Il set, di fatto, finisce lì. Sullo schermo del Louis Armstrong appare un dato che fotografa la differenza: Musetti ha già messo a segno 8 vincenti di rovescio, Munar nessuno. In meno di mezz’ora, con un tennis elegante e al tempo stesso concreto, il carrarino piazza un durissimo 6-0 in 26 minuti, mostrando un livello che sembra appartenere a un pianeta diverso rispetto a quello del maiorchino. I numeri raccontano tutto: 7 vincenti a zero. Basta questo per capire la portata del dominio.

Il sigillo finale: Musetti chiude 6-1

Il terzo set si apre con due game interlocutori al servizio.
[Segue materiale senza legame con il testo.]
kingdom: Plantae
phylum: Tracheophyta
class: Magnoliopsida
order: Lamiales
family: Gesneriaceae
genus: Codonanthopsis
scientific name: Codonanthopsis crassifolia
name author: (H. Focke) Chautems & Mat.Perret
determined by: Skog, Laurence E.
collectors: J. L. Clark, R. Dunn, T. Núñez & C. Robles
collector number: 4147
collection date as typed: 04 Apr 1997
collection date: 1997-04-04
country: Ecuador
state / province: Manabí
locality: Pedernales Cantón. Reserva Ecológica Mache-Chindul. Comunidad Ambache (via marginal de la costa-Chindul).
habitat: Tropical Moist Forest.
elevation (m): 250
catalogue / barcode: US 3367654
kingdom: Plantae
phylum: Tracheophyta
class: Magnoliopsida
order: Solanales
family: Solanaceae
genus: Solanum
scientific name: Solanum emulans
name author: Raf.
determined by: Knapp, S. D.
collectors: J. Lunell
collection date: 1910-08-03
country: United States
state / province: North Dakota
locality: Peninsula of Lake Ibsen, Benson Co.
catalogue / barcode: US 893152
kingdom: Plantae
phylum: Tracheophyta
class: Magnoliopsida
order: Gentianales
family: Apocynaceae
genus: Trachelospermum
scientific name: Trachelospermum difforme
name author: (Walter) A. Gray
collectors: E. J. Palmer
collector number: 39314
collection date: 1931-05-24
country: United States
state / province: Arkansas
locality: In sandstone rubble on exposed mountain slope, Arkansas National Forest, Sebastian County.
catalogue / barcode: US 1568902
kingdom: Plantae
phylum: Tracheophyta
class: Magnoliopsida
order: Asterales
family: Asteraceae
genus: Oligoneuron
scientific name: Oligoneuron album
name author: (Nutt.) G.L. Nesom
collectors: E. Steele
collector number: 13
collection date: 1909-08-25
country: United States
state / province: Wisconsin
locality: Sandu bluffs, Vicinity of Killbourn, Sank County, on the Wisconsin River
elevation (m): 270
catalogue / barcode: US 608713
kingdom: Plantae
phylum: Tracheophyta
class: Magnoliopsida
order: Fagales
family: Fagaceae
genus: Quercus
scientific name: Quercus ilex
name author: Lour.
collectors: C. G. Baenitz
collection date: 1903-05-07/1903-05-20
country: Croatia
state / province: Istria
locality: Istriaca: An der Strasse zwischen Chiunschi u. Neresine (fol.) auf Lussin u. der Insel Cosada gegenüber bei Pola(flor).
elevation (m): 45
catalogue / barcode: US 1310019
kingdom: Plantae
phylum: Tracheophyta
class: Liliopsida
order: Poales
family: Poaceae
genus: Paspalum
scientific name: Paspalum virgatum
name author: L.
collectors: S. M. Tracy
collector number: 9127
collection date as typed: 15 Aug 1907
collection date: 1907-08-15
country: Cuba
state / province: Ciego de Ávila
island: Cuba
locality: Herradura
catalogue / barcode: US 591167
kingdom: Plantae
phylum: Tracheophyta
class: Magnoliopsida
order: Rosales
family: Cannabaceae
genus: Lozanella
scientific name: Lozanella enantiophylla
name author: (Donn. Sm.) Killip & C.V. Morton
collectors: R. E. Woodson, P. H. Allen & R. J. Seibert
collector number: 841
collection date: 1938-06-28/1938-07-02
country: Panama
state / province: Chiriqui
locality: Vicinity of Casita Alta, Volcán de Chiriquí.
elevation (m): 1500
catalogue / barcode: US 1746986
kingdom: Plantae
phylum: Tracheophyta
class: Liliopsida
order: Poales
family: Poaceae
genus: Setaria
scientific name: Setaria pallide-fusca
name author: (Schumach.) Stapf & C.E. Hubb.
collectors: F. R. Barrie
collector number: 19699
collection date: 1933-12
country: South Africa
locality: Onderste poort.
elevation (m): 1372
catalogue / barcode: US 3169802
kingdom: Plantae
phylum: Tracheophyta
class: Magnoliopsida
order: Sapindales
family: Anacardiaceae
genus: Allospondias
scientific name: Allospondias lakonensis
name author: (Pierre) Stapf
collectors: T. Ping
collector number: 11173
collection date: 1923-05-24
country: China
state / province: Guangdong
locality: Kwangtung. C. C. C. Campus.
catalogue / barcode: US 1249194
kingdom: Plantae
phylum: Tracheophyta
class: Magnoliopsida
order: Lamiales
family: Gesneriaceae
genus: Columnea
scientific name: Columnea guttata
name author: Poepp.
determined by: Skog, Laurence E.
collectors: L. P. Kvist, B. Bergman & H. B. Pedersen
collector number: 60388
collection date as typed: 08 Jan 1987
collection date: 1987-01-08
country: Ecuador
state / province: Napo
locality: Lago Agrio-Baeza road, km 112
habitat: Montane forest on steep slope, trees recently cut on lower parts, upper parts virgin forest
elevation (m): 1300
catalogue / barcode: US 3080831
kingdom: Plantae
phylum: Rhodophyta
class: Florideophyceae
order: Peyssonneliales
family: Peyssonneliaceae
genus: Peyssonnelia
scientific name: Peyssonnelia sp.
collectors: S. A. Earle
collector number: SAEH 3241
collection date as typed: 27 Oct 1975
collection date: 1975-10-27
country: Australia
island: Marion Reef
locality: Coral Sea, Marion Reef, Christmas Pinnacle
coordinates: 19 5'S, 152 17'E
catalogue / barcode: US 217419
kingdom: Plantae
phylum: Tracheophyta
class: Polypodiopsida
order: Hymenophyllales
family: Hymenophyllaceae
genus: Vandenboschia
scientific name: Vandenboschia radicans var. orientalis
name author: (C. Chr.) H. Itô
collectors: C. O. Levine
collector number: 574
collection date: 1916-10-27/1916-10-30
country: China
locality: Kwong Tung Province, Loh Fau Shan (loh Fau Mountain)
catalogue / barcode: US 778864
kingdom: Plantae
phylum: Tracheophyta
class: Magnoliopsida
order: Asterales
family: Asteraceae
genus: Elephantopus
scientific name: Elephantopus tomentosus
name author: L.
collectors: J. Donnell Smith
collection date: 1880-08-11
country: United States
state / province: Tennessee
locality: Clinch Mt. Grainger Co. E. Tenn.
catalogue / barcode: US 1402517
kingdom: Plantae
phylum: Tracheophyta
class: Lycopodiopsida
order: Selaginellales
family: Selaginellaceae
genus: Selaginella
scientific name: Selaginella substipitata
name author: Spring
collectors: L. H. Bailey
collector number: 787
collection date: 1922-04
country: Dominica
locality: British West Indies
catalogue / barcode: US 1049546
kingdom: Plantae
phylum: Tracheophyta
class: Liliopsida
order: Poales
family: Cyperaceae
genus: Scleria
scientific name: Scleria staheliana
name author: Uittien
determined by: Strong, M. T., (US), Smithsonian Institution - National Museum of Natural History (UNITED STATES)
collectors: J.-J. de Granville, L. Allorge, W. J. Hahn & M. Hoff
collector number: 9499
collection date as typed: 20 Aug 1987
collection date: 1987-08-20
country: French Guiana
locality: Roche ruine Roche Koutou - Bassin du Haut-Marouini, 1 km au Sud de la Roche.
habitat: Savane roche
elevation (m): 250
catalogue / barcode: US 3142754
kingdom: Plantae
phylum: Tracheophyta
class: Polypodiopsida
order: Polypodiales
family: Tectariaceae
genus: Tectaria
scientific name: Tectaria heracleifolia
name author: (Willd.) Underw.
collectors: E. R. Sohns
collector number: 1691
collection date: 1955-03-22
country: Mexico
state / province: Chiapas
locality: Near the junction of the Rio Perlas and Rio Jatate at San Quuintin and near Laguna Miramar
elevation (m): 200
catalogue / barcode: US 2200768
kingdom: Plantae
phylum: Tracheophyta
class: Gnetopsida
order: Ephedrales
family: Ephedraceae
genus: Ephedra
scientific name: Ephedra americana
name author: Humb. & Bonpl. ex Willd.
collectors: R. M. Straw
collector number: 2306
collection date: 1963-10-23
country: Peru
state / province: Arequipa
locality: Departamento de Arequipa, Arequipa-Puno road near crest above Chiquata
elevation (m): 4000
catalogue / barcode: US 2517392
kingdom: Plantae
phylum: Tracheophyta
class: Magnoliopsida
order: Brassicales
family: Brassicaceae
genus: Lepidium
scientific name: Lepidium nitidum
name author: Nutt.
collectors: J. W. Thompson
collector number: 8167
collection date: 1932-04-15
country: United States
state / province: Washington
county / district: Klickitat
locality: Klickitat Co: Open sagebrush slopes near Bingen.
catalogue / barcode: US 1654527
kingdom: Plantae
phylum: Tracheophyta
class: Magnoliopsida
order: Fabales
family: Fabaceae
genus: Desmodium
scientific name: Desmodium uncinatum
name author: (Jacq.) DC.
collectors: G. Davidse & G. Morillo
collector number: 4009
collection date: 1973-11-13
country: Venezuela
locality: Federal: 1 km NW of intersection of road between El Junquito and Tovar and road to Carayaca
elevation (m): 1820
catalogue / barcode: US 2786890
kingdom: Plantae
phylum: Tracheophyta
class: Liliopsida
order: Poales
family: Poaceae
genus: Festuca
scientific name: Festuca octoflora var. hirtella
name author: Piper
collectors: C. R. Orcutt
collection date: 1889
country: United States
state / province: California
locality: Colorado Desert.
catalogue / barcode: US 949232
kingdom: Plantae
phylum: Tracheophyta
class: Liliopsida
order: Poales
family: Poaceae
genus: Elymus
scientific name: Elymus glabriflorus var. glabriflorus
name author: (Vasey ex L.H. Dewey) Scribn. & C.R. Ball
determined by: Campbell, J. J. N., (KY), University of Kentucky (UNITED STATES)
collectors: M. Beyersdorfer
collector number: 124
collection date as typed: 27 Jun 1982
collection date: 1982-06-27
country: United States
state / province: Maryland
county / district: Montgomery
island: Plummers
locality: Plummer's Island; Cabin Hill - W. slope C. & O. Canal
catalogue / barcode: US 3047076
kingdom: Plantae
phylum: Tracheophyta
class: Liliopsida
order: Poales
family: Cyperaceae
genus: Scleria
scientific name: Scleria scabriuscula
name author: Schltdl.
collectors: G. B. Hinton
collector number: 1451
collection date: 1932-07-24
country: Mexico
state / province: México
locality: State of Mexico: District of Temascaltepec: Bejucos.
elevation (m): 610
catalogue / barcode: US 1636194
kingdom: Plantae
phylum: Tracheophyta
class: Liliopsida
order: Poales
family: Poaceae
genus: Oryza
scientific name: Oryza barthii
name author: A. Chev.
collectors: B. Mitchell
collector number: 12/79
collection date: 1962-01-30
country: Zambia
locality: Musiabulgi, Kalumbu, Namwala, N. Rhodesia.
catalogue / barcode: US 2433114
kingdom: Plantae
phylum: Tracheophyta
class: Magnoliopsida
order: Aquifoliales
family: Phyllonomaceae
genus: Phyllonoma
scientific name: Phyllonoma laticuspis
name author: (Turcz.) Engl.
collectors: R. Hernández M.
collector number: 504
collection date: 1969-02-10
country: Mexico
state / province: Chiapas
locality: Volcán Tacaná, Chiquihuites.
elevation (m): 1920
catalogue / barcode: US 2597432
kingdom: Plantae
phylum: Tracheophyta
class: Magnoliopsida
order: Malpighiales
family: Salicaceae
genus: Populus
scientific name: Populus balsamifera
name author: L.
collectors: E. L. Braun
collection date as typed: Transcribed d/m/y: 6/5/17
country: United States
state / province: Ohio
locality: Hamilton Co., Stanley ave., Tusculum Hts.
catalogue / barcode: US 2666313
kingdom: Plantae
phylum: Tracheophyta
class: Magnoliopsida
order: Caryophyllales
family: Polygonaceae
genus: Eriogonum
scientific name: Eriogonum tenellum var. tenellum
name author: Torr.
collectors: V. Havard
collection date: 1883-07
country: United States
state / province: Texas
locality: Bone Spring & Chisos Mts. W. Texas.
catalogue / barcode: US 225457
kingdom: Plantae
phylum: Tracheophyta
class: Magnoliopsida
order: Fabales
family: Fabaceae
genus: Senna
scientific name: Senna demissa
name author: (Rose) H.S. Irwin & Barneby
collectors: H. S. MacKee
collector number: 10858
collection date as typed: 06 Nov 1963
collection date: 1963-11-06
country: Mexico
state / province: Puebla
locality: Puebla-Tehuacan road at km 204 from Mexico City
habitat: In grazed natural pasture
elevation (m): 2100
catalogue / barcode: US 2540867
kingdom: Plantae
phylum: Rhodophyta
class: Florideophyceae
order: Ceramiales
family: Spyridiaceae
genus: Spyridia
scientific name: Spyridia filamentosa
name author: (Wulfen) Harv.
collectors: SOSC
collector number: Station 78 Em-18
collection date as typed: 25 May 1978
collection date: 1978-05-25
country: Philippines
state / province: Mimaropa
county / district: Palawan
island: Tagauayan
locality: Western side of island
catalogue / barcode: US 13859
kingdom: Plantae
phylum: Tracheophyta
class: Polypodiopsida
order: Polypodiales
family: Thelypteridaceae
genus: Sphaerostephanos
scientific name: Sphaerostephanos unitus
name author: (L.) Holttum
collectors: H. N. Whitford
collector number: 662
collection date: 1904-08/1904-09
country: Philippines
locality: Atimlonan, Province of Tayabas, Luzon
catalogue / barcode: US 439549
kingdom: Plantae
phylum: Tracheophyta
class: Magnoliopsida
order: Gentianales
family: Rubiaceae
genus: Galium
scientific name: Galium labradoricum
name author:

Sull’1-1, però, la partita sembra prendere una piega diversa: Munar si procura tre palle break, inattese come la neve a settembre. La prima è cancellata da un servizio vincente di Musetti, la seconda sfuma su un errore di costruzione dello spagnolo che manda il dritto largo, la terza viene annullata con un capolavoro del carrarino, che lo fa correre da una parte all’altra del campo, ribatte tutto e chiude con uno smash. Munar crolla a terra, esausto.
Un’ulteriore chance si presenta poco dopo, ma appena Musetti decide di cambiare ritmo il game prende la direzione giusta: due punti di fila e 2-1 Italia. Il pericolo, se così si può definire, è scampato. E nel game successivo arriva la resa dei conti: Musetti chiama a rete Munar, lo spagnolo risponde senza convinzione, e l’azzurro piazza un tocco delizioso che lo porta al break del 3-1.
Da lì in avanti la partita non ha più storia. Il copione è già scritto: Musetti domina punto dopo punto, con naturalezza, fino al 6-1 finale che chiude il match. Un risultato netto, che non lascia spazio a dubbi: a vincere è stato il più forte, colui che ha saputo comandare, incantare e mettere in scena un tennis di un livello talmente superiore da stupire tutti. Forse anche se stesso. Approda per la prima volta in carriera nei quarti di finale allo Us Open dove aspetta il vincente tra Sinner e Bublik

Musetti: “Spero di affrontare Sinner”

Sapevo che sarebbe stato un match duro. Sono molto emozionato. Il mese scorso ero triste per il mio gioco, ho perso partite dure pur avendo chance. Il tennis è questo, devi essere sempre concentrato e devi rimanere lì mentalmente. Nelle ultime due settimane l’ho fatto e sono molto orgoglioso di questo. Voglio ringraziare il mio team. Il servizio non stava funzionando molto in precedenza, quindi dovevamo cambiare qualcosa e in una giornata come questa si vede che le cose sono cambiate. Quando avevo bisogno della prima è arrivata in mio supporto. Grazie a tutti gli italiani presenti a New York, è sempre bello avere un tifo anche fuori casa e ovviamente spero di affrontare Sinner. Ovvio che tutta l’Italia e tutto il circuito voglia vedere questo match”.